● **Supplied text**
+-------+
Skip to main content

4 April status - GPU troubleshooting, more node parameter UI, and a website for ChRIS

· 9 min read
Máirín Duffy
UX Designer @ Red Hat

Sandip, Parul, and Rudolph talked about errors Sandip was hitting with GPU code, Gideon demoed the latest iteration of the node parameter UI, and Rudolph discussed setting up a new website for ChRIS.

screenshot

  • GPU work completed and tested
  • Parul would like to show how to run the workflow on the MOC, test against GPUs on MOC

GPU Running out of space issues

Multiple files created inside the plugin, figuring out a way to store those, how to refer to those folders

  • Jorge: when you work on overwriting the RAM method, pass an options object. That options object already has an input dir and an output dir. Use that output dir.

  • Sandip: Only the input and output dirs... have some indeterminate inbetween. If I could mount them and store them and later on refer to them...

  • Parul: Are these files generated by the plugin or are they needed by the training pugin?
+-------+
● **Goal**
Answer these questions about the status notes above:
(a) Who demoed the latest iteration of the node parameter UI?
(b) According to Jorge, which directory from the options object should be used?
(c) Where would Parul like to show how to run the workflow?

(Saved entries)
+-------+
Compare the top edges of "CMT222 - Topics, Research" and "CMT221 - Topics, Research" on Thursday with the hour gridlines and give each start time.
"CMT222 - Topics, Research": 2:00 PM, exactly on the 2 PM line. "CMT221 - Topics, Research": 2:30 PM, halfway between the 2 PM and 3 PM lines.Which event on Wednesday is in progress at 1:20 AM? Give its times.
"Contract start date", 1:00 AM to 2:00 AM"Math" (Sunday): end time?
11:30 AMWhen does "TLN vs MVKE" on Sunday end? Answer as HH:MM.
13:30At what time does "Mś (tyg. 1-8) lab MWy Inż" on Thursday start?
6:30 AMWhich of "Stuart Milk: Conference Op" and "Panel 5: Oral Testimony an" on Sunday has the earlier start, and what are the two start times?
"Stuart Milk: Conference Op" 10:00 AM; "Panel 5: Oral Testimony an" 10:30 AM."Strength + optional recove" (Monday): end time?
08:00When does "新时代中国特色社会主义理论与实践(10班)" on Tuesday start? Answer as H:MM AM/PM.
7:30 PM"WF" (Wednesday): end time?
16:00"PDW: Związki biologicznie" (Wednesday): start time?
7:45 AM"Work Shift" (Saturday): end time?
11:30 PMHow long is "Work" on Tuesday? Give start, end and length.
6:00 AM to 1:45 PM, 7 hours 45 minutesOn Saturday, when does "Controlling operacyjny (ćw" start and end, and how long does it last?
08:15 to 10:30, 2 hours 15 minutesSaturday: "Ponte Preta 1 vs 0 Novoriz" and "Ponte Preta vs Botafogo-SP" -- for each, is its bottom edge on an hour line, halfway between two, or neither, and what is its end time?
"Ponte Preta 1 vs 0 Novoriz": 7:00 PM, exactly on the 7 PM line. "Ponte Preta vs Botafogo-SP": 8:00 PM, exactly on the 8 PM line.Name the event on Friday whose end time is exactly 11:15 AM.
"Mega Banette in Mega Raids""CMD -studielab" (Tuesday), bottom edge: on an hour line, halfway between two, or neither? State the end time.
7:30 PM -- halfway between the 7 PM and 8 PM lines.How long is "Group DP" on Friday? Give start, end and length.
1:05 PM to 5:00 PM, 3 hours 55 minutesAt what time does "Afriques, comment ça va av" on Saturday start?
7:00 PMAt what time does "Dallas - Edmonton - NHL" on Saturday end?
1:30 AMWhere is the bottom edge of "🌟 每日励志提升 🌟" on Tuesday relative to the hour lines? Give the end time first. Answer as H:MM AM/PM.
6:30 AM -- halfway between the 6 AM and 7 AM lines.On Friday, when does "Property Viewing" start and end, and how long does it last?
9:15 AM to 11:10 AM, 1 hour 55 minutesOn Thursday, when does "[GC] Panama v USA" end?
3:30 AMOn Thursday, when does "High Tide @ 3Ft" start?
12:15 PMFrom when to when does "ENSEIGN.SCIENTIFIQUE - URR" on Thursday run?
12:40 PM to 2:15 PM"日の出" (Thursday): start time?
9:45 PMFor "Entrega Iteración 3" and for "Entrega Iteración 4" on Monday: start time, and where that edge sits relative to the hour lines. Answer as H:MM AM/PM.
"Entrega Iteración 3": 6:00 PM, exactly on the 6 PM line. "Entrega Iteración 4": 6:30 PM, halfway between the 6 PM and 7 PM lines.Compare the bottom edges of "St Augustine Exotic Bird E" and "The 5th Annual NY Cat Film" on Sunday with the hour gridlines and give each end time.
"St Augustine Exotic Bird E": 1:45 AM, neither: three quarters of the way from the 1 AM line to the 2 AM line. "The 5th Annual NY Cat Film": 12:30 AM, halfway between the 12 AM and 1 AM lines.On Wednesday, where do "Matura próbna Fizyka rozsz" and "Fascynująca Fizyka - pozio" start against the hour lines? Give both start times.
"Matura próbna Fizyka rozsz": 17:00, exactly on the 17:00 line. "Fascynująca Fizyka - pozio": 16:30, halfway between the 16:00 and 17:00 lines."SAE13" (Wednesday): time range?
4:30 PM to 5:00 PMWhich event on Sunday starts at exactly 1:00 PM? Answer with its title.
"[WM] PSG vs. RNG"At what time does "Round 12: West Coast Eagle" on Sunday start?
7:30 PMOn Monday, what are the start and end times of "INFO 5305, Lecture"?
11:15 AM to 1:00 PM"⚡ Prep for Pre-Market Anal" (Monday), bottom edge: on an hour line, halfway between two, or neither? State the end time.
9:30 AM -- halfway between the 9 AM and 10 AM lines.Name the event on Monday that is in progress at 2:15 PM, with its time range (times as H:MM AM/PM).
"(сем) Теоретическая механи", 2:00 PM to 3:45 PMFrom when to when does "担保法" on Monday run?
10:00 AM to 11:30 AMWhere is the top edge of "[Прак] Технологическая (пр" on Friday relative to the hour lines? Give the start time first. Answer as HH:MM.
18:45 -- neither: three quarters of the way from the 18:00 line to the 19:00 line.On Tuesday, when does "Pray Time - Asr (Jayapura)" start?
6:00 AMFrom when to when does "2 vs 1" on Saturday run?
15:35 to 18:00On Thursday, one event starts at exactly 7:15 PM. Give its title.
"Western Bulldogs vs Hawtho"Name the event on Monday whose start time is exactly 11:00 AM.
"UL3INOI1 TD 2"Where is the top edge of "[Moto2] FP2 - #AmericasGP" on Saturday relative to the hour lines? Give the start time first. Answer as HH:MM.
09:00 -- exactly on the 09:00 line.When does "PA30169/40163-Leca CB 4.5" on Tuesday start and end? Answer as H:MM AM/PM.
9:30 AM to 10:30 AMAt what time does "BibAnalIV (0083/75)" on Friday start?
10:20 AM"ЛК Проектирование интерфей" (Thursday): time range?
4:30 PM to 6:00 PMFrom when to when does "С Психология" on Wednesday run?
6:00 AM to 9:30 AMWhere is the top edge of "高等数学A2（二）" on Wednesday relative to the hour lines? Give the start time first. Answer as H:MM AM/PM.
+-------+
● **Exercise result**
(a) Gideon
(b) The output dir
(c) On the MOC